Saginaw High School Profile (2013–14)

| Grade | Students |
| 9 | 214 |
| 10 | 155 |
| 11 | 126 |
| 12 | 98 |
| Ungraded | 0 |
| TOTAL | 593 |

| Male | Female |
| 49.7% | 50.3% |

| Enrollment | % of total |
| Total Minority | 99.5% |
| American Indian/Alaskan Native | 0% |
| Asian/Pacific Islander | 0.1% |
| Black | 95.1% |
| Hispanic | 3.5% |
| White | 0.5% |
| Two or More Races | 0% |

==Athletics==

Saginaw High won the Michigan Division 2 football state championship in 1999. The program has endured rough times lately. The program has produced NFL players such as Terry McDaniel, LaMarr Woodley, Charles Rogers, Roy Manning, and Charleston Hughes.This team was coached by Don Durrett.

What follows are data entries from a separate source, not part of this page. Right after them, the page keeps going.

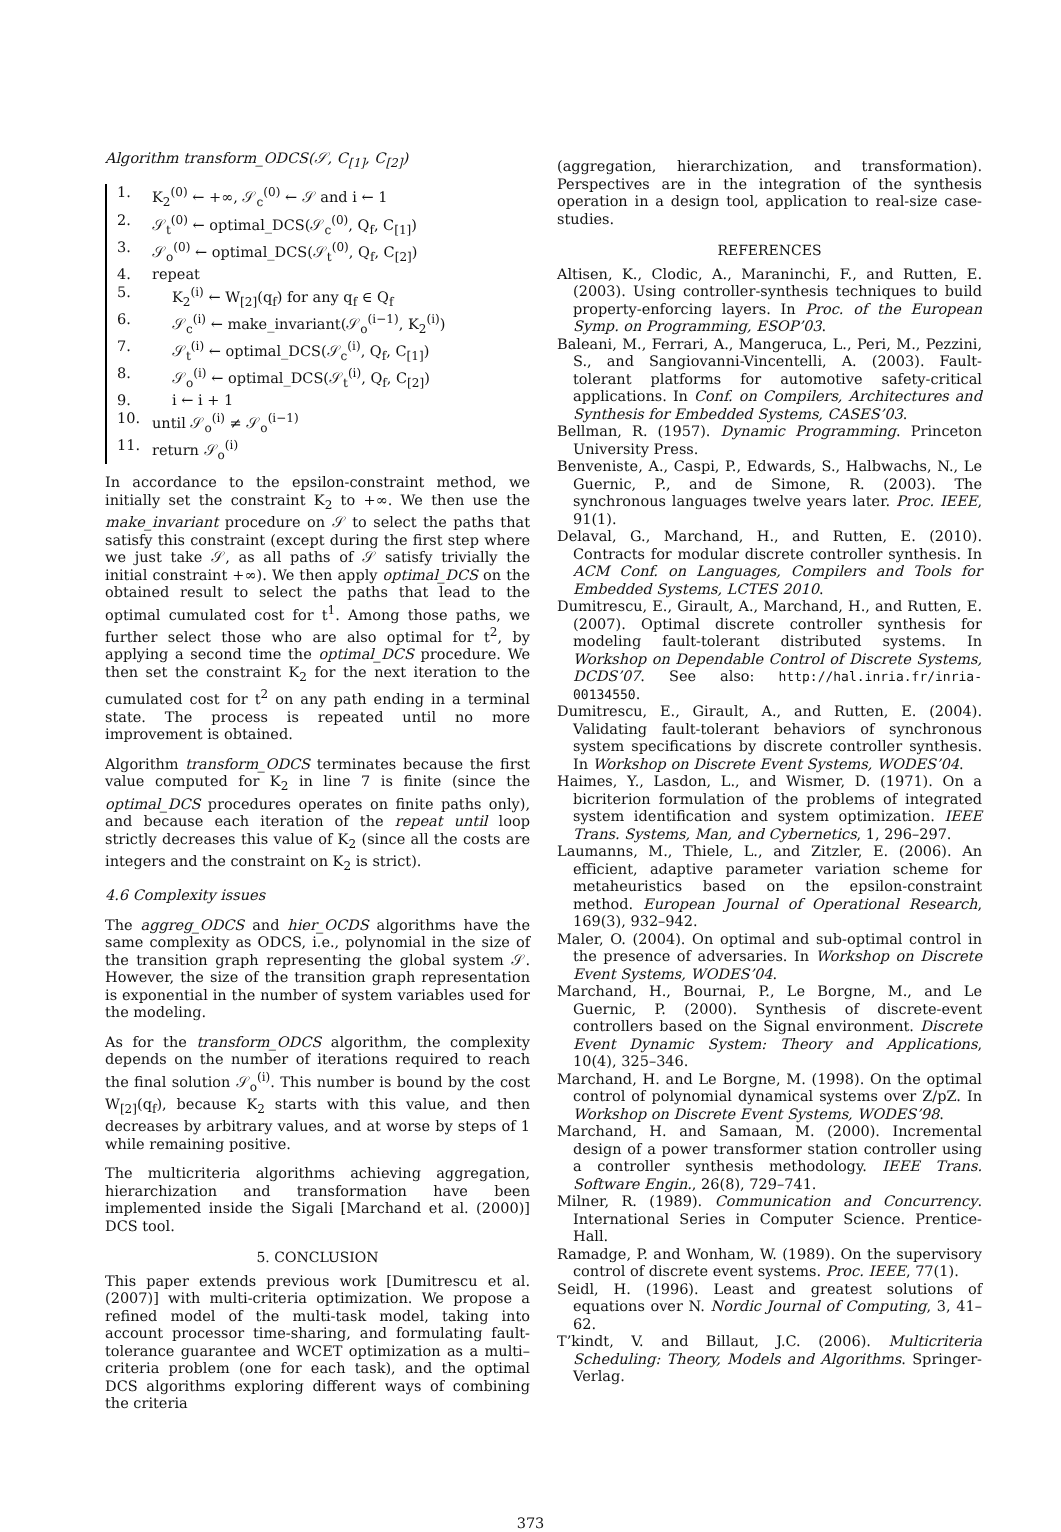Algorithm transform_ODCS(𝒮, C<sub>[1]</sub>, C<sub>[2]</sub>)
1. K<sub>2</sub><sup>(0)</sup> ← +∞, 𝒮<sub>c</sub><sup>(0)</sup> ← 𝒮 and i ← 1
2. 𝒮<sub>t</sub><sup>(0)</sup> ← optimal_DCS(𝒮<sub>c</sub><sup>(0)</sup>, Q<sub>f</sub>, C<sub>[1]</sub>)
3. 𝒮<sub>o</sub><sup>(0)</sup> ← optimal_DCS(𝒮<sub>t</sub><sup>(0)</sup>, Q<sub>f</sub>, C<sub>[2]</sub>)
4. repeat
5. K<sub>2</sub><sup>(i)</sup> ← W<sub>[2]</sub>(q<sub>f</sub>) for any q<sub>f</sub> ∈ Q<sub>f</sub>
6. 𝒮<sub>c</sub><sup>(i)</sup> ← make_invariant(𝒮<sub>o</sub><sup>(i−1)</sup>, K<sub>2</sub><sup>(i)</sup>)
7. 𝒮<sub>t</sub><sup>(i)</sup> ← optimal_DCS(𝒮<sub>c</sub><sup>(i)</sup>, Q<sub>f</sub>, C<sub>[1]</sub>)
8. 𝒮<sub>o</sub><sup>(i)</sup> ← optimal_DCS(𝒮<sub>t</sub><sup>(i)</sup>, Q<sub>f</sub>, C<sub>[2]</sub>)
9. i ← i + 1
10. until 𝒮<sub>o</sub><sup>(i)</sup> ≠ 𝒮<sub>o</sub><sup>(i−1)</sup>
11. return 𝒮<sub>o</sub><sup>(i)</sup>
In accordance to the epsilon-constraint method, we initially set the constraint K<sub>2</sub> to +∞. We then use the make_invariant procedure on 𝒮 to select the paths that satisfy this constraint (except during the first step where we just take 𝒮, as all paths of 𝒮 satisfy trivially the initial constraint +∞). We then apply optimal_DCS on the obtained result to select the paths that lead to the optimal cumulated cost for t<sup>1</sup>. Among those paths, we further select those who are also optimal for t<sup>2</sup>, by applying a second time the optimal_DCS procedure. We then set the constraint K<sub>2</sub> for the next iteration to the cumulated cost for t<sup>2</sup> on any path ending in a terminal state. The process is repeated until no more improvement is obtained.
Algorithm transform_ODCS terminates because the first value computed for K<sub>2</sub> in line 7 is finite (since the optimal_DCS procedures operates on finite paths only), and because each iteration of the repeat until loop strictly decreases this value of K<sub>2</sub> (since all the costs are integers and the constraint on K<sub>2</sub> is strict).
4.6 Complexity issues
The aggreg_ODCS and hier_OCDS algorithms have the same complexity as ODCS, i.e., polynomial in the size of the transition graph representing the global system 𝒮. However, the size of the transition graph representation is exponential in the number of system variables used for the modeling.
As for the transform_ODCS algorithm, the complexity depends on the number of iterations required to reach the final solution 𝒮<sub>o</sub><sup>(i)</sup>. This number is bound by the cost W<sub>[2]</sub>(q<sub>f</sub>), because K<sub>2</sub> starts with this value, and then decreases by arbitrary values, and at worse by steps of 1 while remaining positive.
The multicriteria algorithms achieving aggregation, hierarchization and transformation have been implemented inside the Sigali [Marchand et al. (2000)] DCS tool.
5. CONCLUSION
This paper extends previous work [Dumitrescu et al. (2007)] with multi-criteria optimization. We propose a refined model of the multi-task model, taking into account processor time-sharing, and formulating fault-tolerance guarantee and WCET optimization as a multi–criteria problem (one for each task), and the optimal DCS algorithms exploring different ways of combining the criteria
(aggregation, hierarchization, and transformation). Perspectives are in the integration of the synthesis operation in a design tool, application to real-size case-studies.
REFERENCES
Altisen, K., Clodic, A., Maraninchi, F., and Rutten, E. (2003). Using controller-synthesis techniques to build property-enforcing layers. In Proc. of the European Symp. on Programming, ESOP’03.
Baleani, M., Ferrari, A., Mangeruca, L., Peri, M., Pezzini, S., and Sangiovanni-Vincentelli, A. (2003). Fault-tolerant platforms for automotive safety-critical applications. In Conf. on Compilers, Architectures and Synthesis for Embedded Systems, CASES’03.
Bellman, R. (1957). Dynamic Programming. Princeton University Press.
Benveniste, A., Caspi, P., Edwards, S., Halbwachs, N., Le Guernic, P., and de Simone, R. (2003). The synchronous languages twelve years later. Proc. IEEE, 91(1).
Delaval, G., Marchand, H., and Rutten, E. (2010). Contracts for modular discrete controller synthesis. In ACM Conf. on Languages, Compilers and Tools for Embedded Systems, LCTES 2010.
Dumitrescu, E., Girault, A., Marchand, H., and Rutten, E. (2007). Optimal discrete controller synthesis for modeling fault-tolerant distributed systems. In Workshop on Dependable Control of Discrete Systems, DCDS’07. See also: http://hal.inria.fr/inria-00134550.
Dumitrescu, E., Girault, A., and Rutten, E. (2004). Validating fault-tolerant behaviors of synchronous system specifications by discrete controller synthesis. In Workshop on Discrete Event Systems, WODES’04.
Haimes, Y., Lasdon, L., and Wismer, D. (1971). On a bicriterion formulation of the problems of integrated system identification and system optimization. IEEE Trans. Systems, Man, and Cybernetics, 1, 296–297.
Laumanns, M., Thiele, L., and Zitzler, E. (2006). An efficient, adaptive parameter variation scheme for metaheuristics based on the epsilon-constraint method. European Journal of Operational Research, 169(3), 932–942.
Maler, O. (2004). On optimal and sub-optimal control in the presence of adversaries. In Workshop on Discrete Event Systems, WODES’04.
Marchand, H., Bournai, P., Le Borgne, M., and Le Guernic, P. (2000). Synthesis of discrete-event controllers based on the Signal environment. Discrete Event Dynamic System: Theory and Applications, 10(4), 325–346.
Marchand, H. and Le Borgne, M. (1998). On the optimal control of polynomial dynamical systems over Z/pZ. In Workshop on Discrete Event Systems, WODES’98.
Marchand, H. and Samaan, M. (2000). Incremental design of a power transformer station controller using a controller synthesis methodology. IEEE Trans. Software Engin., 26(8), 729–741.
Milner, R. (1989). Communication and Concurrency. International Series in Computer Science. Prentice-Hall.
Ramadge, P. and Wonham, W. (1989). On the supervisory control of discrete event systems. Proc. IEEE, 77(1).
Seidl, H. (1996). Least and greatest solutions of equations over N. Nordic Journal of Computing, 3, 41–62.
T’kindt, V. and Billaut, J.C. (2006). Multicriteria Scheduling: Theory, Models and Algorithms. Springer-Verlag.
373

Saginaw High has won multiple state championships in basketball. Their most recent state championship victory came in 2012 with a 54-42 win over the Rockford Rams capping a 26-2 season. In 2007, Saginaw Trojans defeated the Detroit Redford Huskies to claim the Class A state championship, the first of back to back state championship teams led by current NBA player, Draymond Green. The Trojans then repeated in 2008, beating the Detroit Pershing Doughboys, to capture another Class A state championship title. Saginaw has also won championships in 1942, 1962, and 1996.

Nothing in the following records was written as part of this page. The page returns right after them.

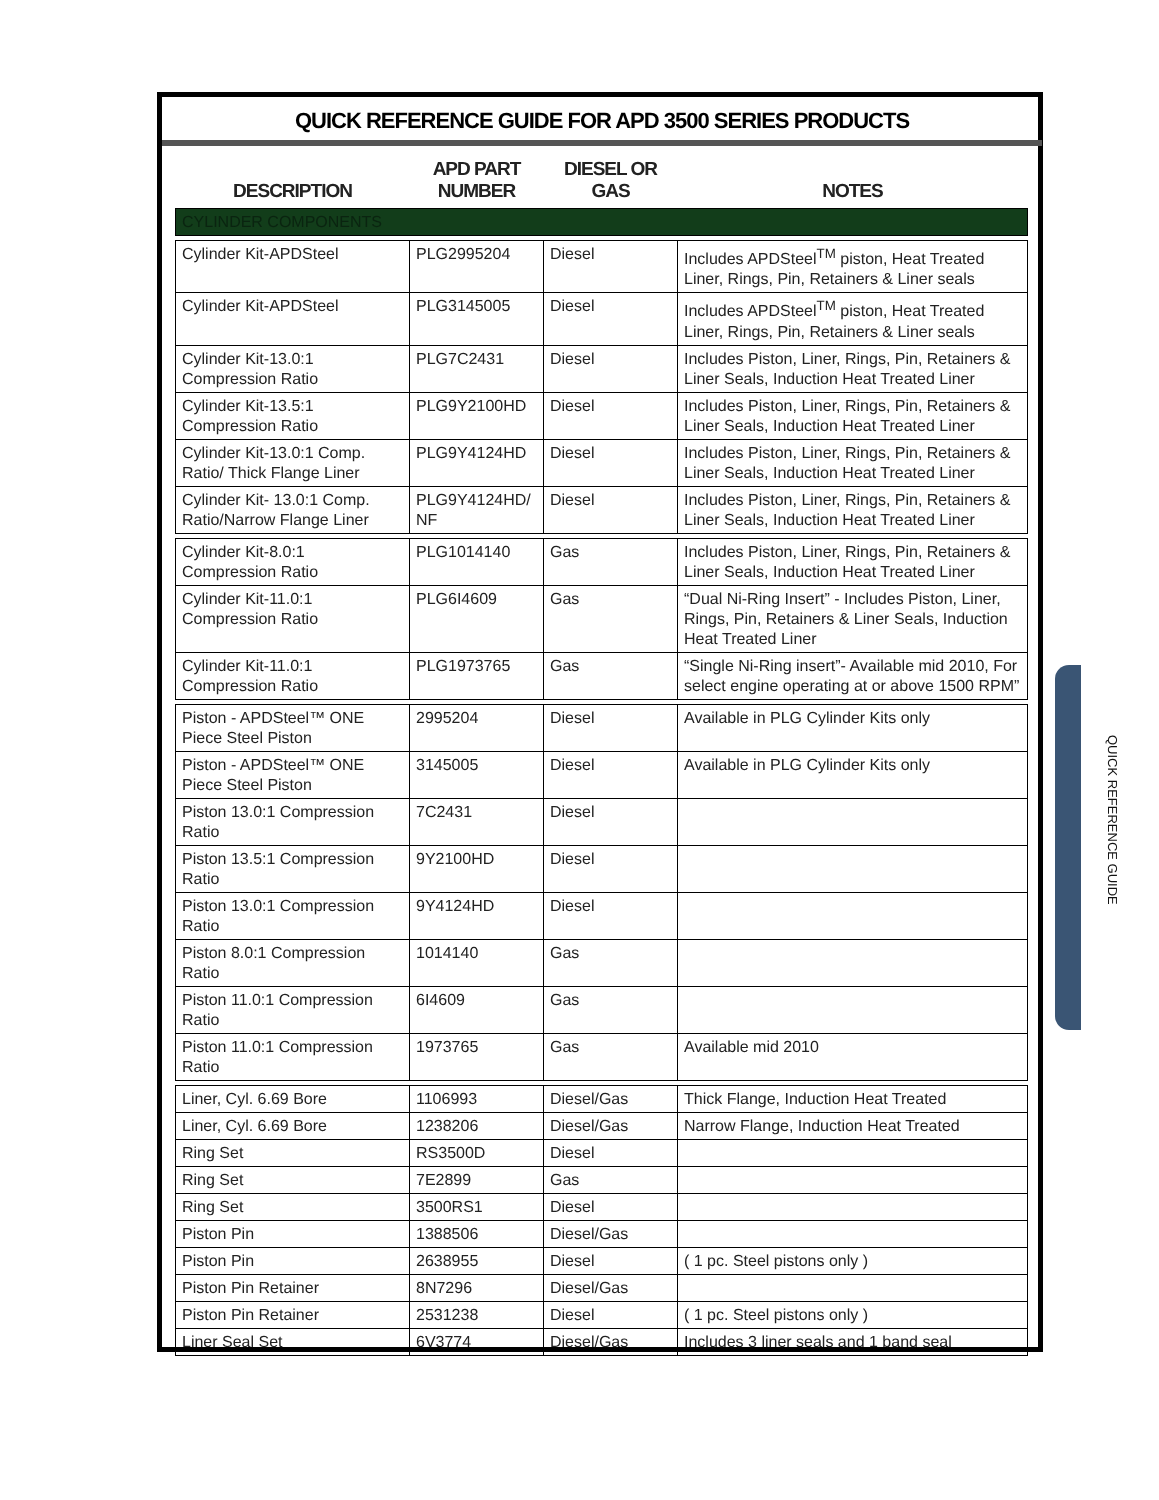QUICK REFERENCE GUIDE FOR APD 3500 SERIES PRODUCTS
| DESCRIPTION | APD PART NUMBER | DIESEL OR GAS | NOTES |
| --- | --- | --- | --- |
| CYLINDER COMPONENTS | | | |
| Cylinder Kit-APDSteel | PLG2995204 | Diesel | Includes APDSteel<sup>TM</sup> piston, Heat Treated Liner, Rings, Pin, Retainers & Liner seals |
| Cylinder Kit-APDSteel | PLG3145005 | Diesel | Includes APDSteel<sup>TM</sup> piston, Heat Treated Liner, Rings, Pin, Retainers & Liner seals |
| Cylinder Kit-13.0:1 Compression Ratio | PLG7C2431 | Diesel | Includes Piston, Liner, Rings, Pin, Retainers & Liner Seals, Induction Heat Treated Liner |
| Cylinder Kit-13.5:1 Compression Ratio | PLG9Y2100HD | Diesel | Includes Piston, Liner, Rings, Pin, Retainers & Liner Seals, Induction Heat Treated Liner |
| Cylinder Kit-13.0:1 Comp. Ratio/ Thick Flange Liner | PLG9Y4124HD | Diesel | Includes Piston, Liner, Rings, Pin, Retainers & Liner Seals, Induction Heat Treated Liner |
| Cylinder Kit- 13.0:1 Comp. Ratio/Narrow Flange Liner | PLG9Y4124HD/ NF | Diesel | Includes Piston, Liner, Rings, Pin, Retainers & Liner Seals, Induction Heat Treated Liner |
| Cylinder Kit-8.0:1 Compression Ratio | PLG1014140 | Gas | Includes Piston, Liner, Rings, Pin, Retainers & Liner Seals, Induction Heat Treated Liner |
| Cylinder Kit-11.0:1 Compression Ratio | PLG6I4609 | Gas | “Dual Ni-Ring Insert” - Includes Piston, Liner, Rings, Pin, Retainers & Liner Seals, Induction Heat Treated Liner |
| Cylinder Kit-11.0:1 Compression Ratio | PLG1973765 | Gas | “Single Ni-Ring insert”- Available mid 2010, For select engine operating at or above 1500 RPM” |
| Piston - APDSteel™ ONE Piece Steel Piston | 2995204 | Diesel | Available in PLG Cylinder Kits only |
| Piston - APDSteel™ ONE Piece Steel Piston | 3145005 | Diesel | Available in PLG Cylinder Kits only |
| Piston 13.0:1 Compression Ratio | 7C2431 | Diesel | |
| Piston 13.5:1 Compression Ratio | 9Y2100HD | Diesel | |
| Piston 13.0:1 Compression Ratio | 9Y4124HD | Diesel | |
| Piston 8.0:1 Compression Ratio | 1014140 | Gas | |
| Piston 11.0:1 Compression Ratio | 6I4609 | Gas | |
| Piston 11.0:1 Compression Ratio | 1973765 | Gas | Available mid 2010 |
| Liner, Cyl. 6.69 Bore | 1106993 | Diesel/Gas | Thick Flange, Induction Heat Treated |
| Liner, Cyl. 6.69 Bore | 1238206 | Diesel/Gas | Narrow Flange, Induction Heat Treated |
| Ring Set | RS3500D | Diesel | |
| Ring Set | 7E2899 | Gas | |
| Ring Set | 3500RS1 | Diesel | |
| Piston Pin | 1388506 | Diesel/Gas | |
| Piston Pin | 2638955 | Diesel | ( 1 pc. Steel pistons only ) |
| Piston Pin Retainer | 8N7296 | Diesel/Gas | |
| Piston Pin Retainer | 2531238 | Diesel | ( 1 pc. Steel pistons only ) |
| Liner Seal Set | 6V3774 | Diesel/Gas | Includes 3 liner seals and 1 band seal |
QUICK REFERENCE GUIDE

Saginaw High has produced NBA players such as Draymond Green, Darvin Ham, and Anthony Roberson.

Saginaw High girls' basketball won the state championship in 1986. Alumni include former Michigan State University basketball player Annette Babers and former Howard University Kayette Jones.

===Fall sports===
- Football
- Volleyball
- Boys tennis

===Winter sports===
- Basketball (boys and girls)
- Bowling (boys and girls)
- Wrestling

===Spring sports===
- Baseball
- Softball
- Track & field (boys and girls)
- Girls soccer

===Football===
Source:
- Boys Football 1999 – Division 2 State Championship
- Boys Football 1942 – Class A State Championship
- Boys Football 1907 – Mythical Class A State Championship

===Boys basketball===
Source:
- 1941 Class A State Runner-Up
- 1942 Class A State Championship
- 1962 Class A State Championship
- 1973 Class A State Runner-Up
- 1976 Class A State Runner-Up
- 1990 Class A State Runner-Up
- 1996 Class A State Championship
- 2007 Class A State Championship
- 2008 Class A State Championship
- 2012 Class A State Championship

===Boys Track===
Source:
- 1933 Class A State Runner-up
- 1935 Class A State Championship
- 1937 Class A State Runner-up
- 1938 Class A State Championship
- 1945 Class A State Championship
- 1946 Class A State Championship
- 1947 Class A State Championship
- 1948 Class A State Championship
- 1949 Class A State Championship
- 1952 Class A State Championship
- 1954 Class A State Championship
- 1972 Class A State Runner-up
- 1973 Class A State Championship

===Girls basketball===
Source:
- 1986 Class A State State Championship
- 1987 Class A State Runner-Up

==Notable alumni==

- Bob Buhl, former MLB player (Milwaukee Braves, Chicago Cubs, Philadelphia Phillies)
- Draymond Green, NBA player for the Golden State Warriors
- Darvin Ham, played for the Detroit Pistons.
- Charleston Hughes, CFL player for the Calgary Stampeders.
- Roy Manning, former NFL player and current outside linebackers coach at Washington State University
- Terry McDaniel, former Tennessee and NFL football player
- Stacy Erwin Oakes, current State Representative, Michigan House of Representatives, 95th District.
- Calvin O'Neal, former Michigan and NFL football player.
- James Reed, former NFL defensive tackle.
- Anthony Roberson, former NBA player
- Charles Rogers, former NFL wide receiver.
- Tom Slade, former Michigan football player
- LaMarr Woodley, former NFL player for Arizona Cardinals.
- Paul Dawkins, first NBA player from Saginaw [Utah Jazz], and international basketball player [Turkey-Galatasaray].
- Reggie Jones (sprinter), world class sprinter in the 100 and 200 meter sprints.
- Archie Yelle, Major league baseball player with the Detroit Tigers.